Initially, some of Stefanie's male friends and colleagues attended, but she realized that many female artists slowly stopped coming because they didn't feel the space was truly for them. Once Stefanie began accepting female artists only—including transgender women and gender nonconforming people—women started attending en masse and bringing great ideas along with them.

"When I gave them access to the open source technology and hardware, they didn't make a robot or a car, but rather they created things like fire-breathing monsters. And I thought, 'This is how I want to use technology.'"

"When I gave them access to the open source technology and hardware, they didn't make a robot or a car, but rather they created things like fire-breathing monsters. And I thought, 'This is how I want to use technology.' I don't want to go down the usual path where technology is only used to solve problems. I wanted it to be used for artistic purposes as well."

Mz* Baltazar's Laboratory now offers an equal mix of workshops and art exhibitions.

On any given day, a visitor can learn to use open source mapping tools, install Linux, use open source audio tools, and more. Stefanie sees the Lab as a safe space for beginners—from female artists who've never had a solo show to walk-in visitors who've never been to an art gallery or hackerspace. She wants people to see it as a free, open, friendly place where they can be themselves. They can talk openly discuss meaningful subjects with people who will hear them and listen.

The Lab breaks down the stereotypes that soldering, coding, or experimenting with technology are strictly masculine pursuits. They're simply not an issue at Mz* Baltazar's Lab. It's ok to break things, or try something new.

"Everyone identifies with each other, mirrors themselves in the other, so it's kind of like a cloning effect," Stefanie said. "They (women participants) think, 'Oh, there are others like me. If she can program like that, and she's really like me, I can program, too.' I think people learn slowly because they're fighting something in themselves that says, 'Can I do it? Am I allowed to do it?' There's so many thoughts in between the lines."

That's why Stefanie and her colleagues built a space that's sensitive to these fears and the women who hold them. And it's working.

"They (women participants) think, 'Oh, there are others like me. If she can program like that, and she's really like me, I can program, too.'"

The women of Mz* Baltazar's Laboratory
Stefanie presenting a workshop for Mz* Baltazar's Laboratory, January 2018

Launching Mz* Baltazar's Lab hasn't been easy.

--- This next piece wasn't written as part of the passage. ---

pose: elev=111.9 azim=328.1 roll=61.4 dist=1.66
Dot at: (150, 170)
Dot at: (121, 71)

Austria is facing a major political shift. The movement is affecting organizations like Mz* Baltazar's Lab that depend on the government for funding technology and arts-based programs. The lab doesn't charge membership fees, and Stefanie doesn't plan to.

There are other challenges. It's hard for a collaborative of freelance artists to keep regular hours, and there's turnover in leadership.

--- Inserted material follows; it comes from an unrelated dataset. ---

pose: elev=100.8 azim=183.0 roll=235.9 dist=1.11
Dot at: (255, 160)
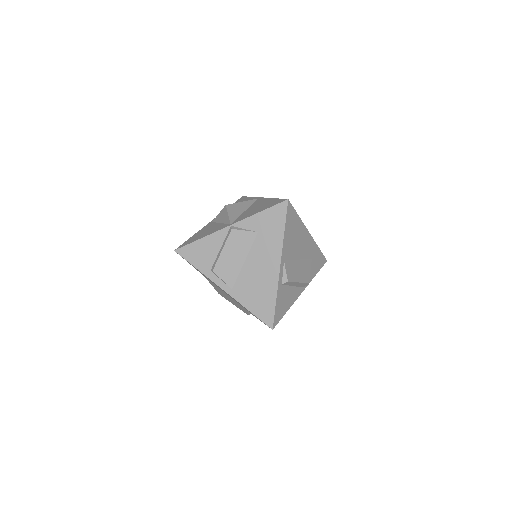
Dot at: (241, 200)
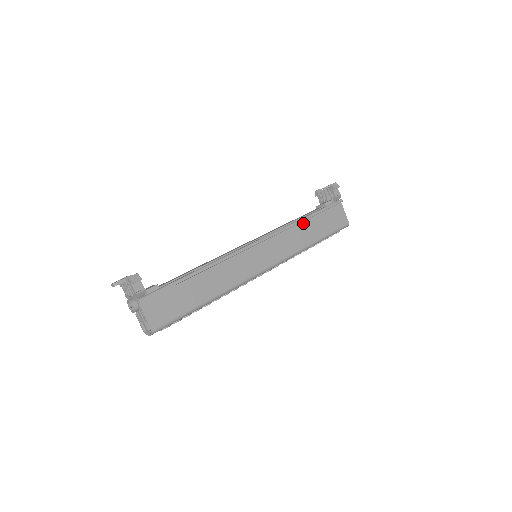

Taken together, these problems could end the feminist hackerspace. But Stefanie continues to foster a space for women interested in using open source hardware and software. She believes donations, outside funding, public support, and creative thinking will keep the space alive.

Not long ago, there were few places for Stefanie and others like her. So she created her own. Her passion, the inspiration she's found in other women and artists, and the support of like-minded women have helped her sustain a space for feminist hacking, creativity, and artistic expression that leaves no one else behind.


"What is open source?"

Addie Wagenknecht

"Open source is sharing information so that it's repeatable. It's also a transparency as well as a lifestyle. If you're into open source, you have to live it."

See Addie's work

Rianne Trujillo

"To me, I focus on being able to share, and also being free to update and modify technology, software, and tools with open source. The more we share, the less we have to reinvent the wheel."

See Rianne's work

Stefanie Wuschitz

"Open source allows for creative hacking. Hacking for me is a very broad practice of appropriating and extending things and making them your own, on the condition that you share them again."